Just curious... Have you also chosen to boycott any Palestinian companies or affiliated entities?

Or is HAMAS above reproach? Just one side of that equation merits your sanctimonious and pious condemnation?

Bernard Harris

That's a valid point. There are so many countries that actually deserve to be targeted for their lack of human rights record, but Israel is the single country she chooses to boycott. That's weird and kind of stupid.

Anonymous

Hamas is a terrorist organization and you already can't do business with them in the US.

As to other Palestinian organizations can you please let me know which others are breaking international law the way Israel does with their illegal settlements and also has as much of a presence in the US as the Israeli government does? Because it seems to me like you're saying 'boycott the Arabs' instead of saying 'boycott those who break international law'.

Tim

Is this a political view or a religious view? By starting your article as "I’m a member of the Mennonite Church" leads me to believe its that latter.

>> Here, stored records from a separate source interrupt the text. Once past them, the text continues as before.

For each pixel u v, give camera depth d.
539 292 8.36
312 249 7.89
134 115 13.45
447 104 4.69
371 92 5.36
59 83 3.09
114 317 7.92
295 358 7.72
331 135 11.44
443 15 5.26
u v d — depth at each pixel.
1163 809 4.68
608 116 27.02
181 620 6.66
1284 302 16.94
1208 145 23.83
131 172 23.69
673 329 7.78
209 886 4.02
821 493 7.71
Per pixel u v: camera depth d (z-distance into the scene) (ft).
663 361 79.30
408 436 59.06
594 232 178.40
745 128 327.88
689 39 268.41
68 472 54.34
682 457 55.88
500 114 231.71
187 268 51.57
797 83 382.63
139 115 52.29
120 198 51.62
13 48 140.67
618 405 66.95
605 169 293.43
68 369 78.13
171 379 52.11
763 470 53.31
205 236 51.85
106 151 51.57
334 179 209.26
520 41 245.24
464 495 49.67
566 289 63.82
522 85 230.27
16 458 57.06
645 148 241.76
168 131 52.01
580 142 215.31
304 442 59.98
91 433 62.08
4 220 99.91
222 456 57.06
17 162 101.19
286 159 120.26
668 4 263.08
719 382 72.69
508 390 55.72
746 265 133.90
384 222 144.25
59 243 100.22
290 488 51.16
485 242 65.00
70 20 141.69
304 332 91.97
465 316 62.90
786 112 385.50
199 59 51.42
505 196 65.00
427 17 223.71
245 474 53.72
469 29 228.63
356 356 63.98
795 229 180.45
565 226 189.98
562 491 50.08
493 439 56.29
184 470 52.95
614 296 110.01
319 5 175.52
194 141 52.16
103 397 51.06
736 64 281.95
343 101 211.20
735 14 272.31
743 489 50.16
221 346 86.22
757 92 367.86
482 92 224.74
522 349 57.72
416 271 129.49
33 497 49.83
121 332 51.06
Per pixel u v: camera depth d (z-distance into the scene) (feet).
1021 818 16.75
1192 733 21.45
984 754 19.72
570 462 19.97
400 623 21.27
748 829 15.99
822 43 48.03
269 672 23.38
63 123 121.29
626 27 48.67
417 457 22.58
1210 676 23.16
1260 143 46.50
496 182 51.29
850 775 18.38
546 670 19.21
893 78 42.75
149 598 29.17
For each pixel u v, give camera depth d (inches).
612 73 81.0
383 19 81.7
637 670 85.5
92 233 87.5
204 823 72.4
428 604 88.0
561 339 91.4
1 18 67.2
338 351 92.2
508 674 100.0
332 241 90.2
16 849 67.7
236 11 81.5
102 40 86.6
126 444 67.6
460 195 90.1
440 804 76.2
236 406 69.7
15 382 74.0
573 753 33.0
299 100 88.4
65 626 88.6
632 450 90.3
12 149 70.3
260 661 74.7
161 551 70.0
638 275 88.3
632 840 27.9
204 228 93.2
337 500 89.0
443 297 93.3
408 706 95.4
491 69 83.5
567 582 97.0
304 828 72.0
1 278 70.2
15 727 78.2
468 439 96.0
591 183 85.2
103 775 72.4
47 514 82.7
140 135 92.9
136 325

The state is also not hindering your First Amendment rights. You are freely able to express that right. You made that choice, however you are not accepting the consequence, good or bad, for that choice. Something the First Amendment does not guarantee you.

You wanted a job, you didn't read the terms before applying for that job and now after the fact want them changed to fit your view.

I am more devils advocate here because I could care less either way. I see this as the state more than likely does business with Israel and you may as a course of your employment be required to interact with that business in some shape or form, in which case because of your beliefs would prevent you from performing the duties of your job.

Bernard Harris

I find your assessment to be fairly solid. Leave your beliefs, how strange they may be, at home.

Bigyaz

“...not hindering your First Amendment rights.” What????

This is the government taking away her ability to make a living because of her political opinion. That is the very definition of “abridging the freedom of speech.”

Anonymous

Well students shouldn't be taught by weird bigots so that's good, I wish they'd ban other racists but hey great start.